The topic the paper addresses is important: the reparameterization trick has greatly expanded the applicability of variational inference. Yet there has been little systematic evaluation of the different ways of computing stochastic gradients with the reparametrization trick.
In addition to addressing an important topic, this paper presents somewhat surprising results: 1) a Monte Carlo approximation to the entropy term may lead to lower variance overall than using the exact entropy term, 2) the score function adds variance unnecessarily to the stochastic gradients.
The paper does not require novel mathematical arguments to make its case, or even much math at all. The empirical results are appreciated, but the improvements appear modest. Overall, the paper is well written.

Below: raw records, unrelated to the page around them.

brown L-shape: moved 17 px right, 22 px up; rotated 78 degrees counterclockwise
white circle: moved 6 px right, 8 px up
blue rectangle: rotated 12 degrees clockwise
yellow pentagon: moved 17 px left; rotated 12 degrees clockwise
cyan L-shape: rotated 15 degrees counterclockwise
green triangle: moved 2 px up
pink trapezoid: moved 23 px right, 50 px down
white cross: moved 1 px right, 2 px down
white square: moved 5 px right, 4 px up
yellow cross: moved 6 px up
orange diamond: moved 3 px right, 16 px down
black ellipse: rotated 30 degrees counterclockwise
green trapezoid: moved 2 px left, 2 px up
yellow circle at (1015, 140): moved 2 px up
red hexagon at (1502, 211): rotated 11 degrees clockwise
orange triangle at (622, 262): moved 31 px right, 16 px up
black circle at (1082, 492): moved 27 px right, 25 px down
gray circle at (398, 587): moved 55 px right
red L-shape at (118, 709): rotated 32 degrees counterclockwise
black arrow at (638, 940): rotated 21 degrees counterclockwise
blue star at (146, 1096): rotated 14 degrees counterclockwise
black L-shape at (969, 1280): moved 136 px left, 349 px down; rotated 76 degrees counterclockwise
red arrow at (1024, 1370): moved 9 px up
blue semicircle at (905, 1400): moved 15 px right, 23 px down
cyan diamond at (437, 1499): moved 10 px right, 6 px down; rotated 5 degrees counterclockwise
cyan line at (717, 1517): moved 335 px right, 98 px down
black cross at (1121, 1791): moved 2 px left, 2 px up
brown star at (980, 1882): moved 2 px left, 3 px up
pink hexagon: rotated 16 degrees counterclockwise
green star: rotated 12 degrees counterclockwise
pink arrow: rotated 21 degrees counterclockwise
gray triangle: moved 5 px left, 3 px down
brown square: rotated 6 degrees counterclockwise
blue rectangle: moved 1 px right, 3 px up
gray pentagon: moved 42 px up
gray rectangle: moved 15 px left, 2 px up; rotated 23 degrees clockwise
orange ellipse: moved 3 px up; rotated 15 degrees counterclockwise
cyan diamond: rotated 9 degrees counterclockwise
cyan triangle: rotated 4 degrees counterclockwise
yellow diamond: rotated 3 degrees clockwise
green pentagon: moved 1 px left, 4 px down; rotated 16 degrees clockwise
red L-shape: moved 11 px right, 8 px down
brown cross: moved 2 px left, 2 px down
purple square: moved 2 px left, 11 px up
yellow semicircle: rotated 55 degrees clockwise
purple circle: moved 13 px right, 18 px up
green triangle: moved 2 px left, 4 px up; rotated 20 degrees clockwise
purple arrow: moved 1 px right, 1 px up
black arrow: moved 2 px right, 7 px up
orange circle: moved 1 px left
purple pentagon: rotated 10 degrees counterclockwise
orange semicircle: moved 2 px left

I presume equations 5--7 are all correct, but it would help to have them clarified. Why are we differentiating just the integrand of (1), when the measure of the integrand itself involves the variational parameters? How does equality 7 follow? If it’s just the chain rule, are there notational changes that would make that more clear? Or some additional text to explain it? Notational challenges may be partly why no one has noticed that the score function is adding unnecessary variance to the gradients until now.
The authors analyze the functional form of the reparameterization trick for obtaining the gradient of the ELBO, noting that one term depends on the gradient wrt. the sample z, which they call the path derivative, and the other term does not depend on the gradient wrt sample z, which they (and others) call the score function. The score function has zero expectation, but is not necessarily zero at particular samples of z. The authors propose to delete the score function term from the gradient, and show can be done with a one-line modification in popular autodiff software. They claim that this can reduce the variance—in particular, as the variational posterior approaches the true posterior, the variance in the stochastic gradient approaches zero. They also extent this idea nontrivially to more complicated models.
While this is a useful and easy-to-use trick, particularly in the way it is implemented in autodiff software, this does not appear to be a sufficiently novel contribution. The results about the score function are well-known, and eliminating or rescaling the score function seems like a natural experiment to do.
The discussion of control variates in lines 124-46 is confusing and seemingly contradictory. From my understanding, setting the control variate scale c = 1 corresponds to including the score function term, i.e. using the ordinary ELBO gradient. Their method proposes to not use a control variable, i.e. set c = 0. But lines 140-6 imply that they got better experimental results setting c = 1, i.e. the ordinary ELBO gradient, than with c = 0, i.e. the ELBO gradient without the score function term. This contradicts their experimental results. Perhaps I have misunderstood this section, but I’ve read it several times and still can’t come to a sensible interpretation.
The experimental results show only marginal improvements, though they are essentially free.